* Work item: Transcribe the entries exactly as given and skip whatever images they hold.

* The data:

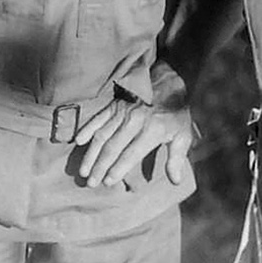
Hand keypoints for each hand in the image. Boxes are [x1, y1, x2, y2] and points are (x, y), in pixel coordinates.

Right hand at [73, 95, 193, 187]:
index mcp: (152, 130)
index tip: (108, 182)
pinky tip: (78, 141)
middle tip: (91, 183)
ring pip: (102, 135)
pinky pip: (98, 118)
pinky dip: (87, 129)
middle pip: (112, 148)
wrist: (168, 79)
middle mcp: (134, 121)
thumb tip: (175, 181)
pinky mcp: (114, 105)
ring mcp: (122, 112)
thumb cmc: (175, 111)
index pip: (131, 154)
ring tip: (83, 170)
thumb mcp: (183, 134)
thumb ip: (176, 158)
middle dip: (100, 167)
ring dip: (91, 154)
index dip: (118, 169)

* Task solution:
Hand keypoints for each hand in the image. Boxes are [x1, y1, x2, y2] and points are (x, y), in pixel coordinates.

Right hand at [73, 95, 193, 187]:
index mcp: (152, 130)
index tip: (108, 182)
pinky tip: (78, 141)
middle tip: (91, 183)
ring pip: (102, 135)
pinky pip: (98, 118)
pinky dip: (87, 129)
middle pip: (112, 148)
wrist: (168, 79)
middle mcp: (134, 121)
thumb tip: (175, 181)
pinky mcp: (114, 105)
ring mcp: (122, 112)
thumb cmc: (175, 111)
index pip: (131, 154)
ring tip: (83, 170)
thumb mcp: (183, 134)
thumb ip: (176, 158)
middle dip: (100, 167)
ring dip: (91, 154)
index dip: (118, 169)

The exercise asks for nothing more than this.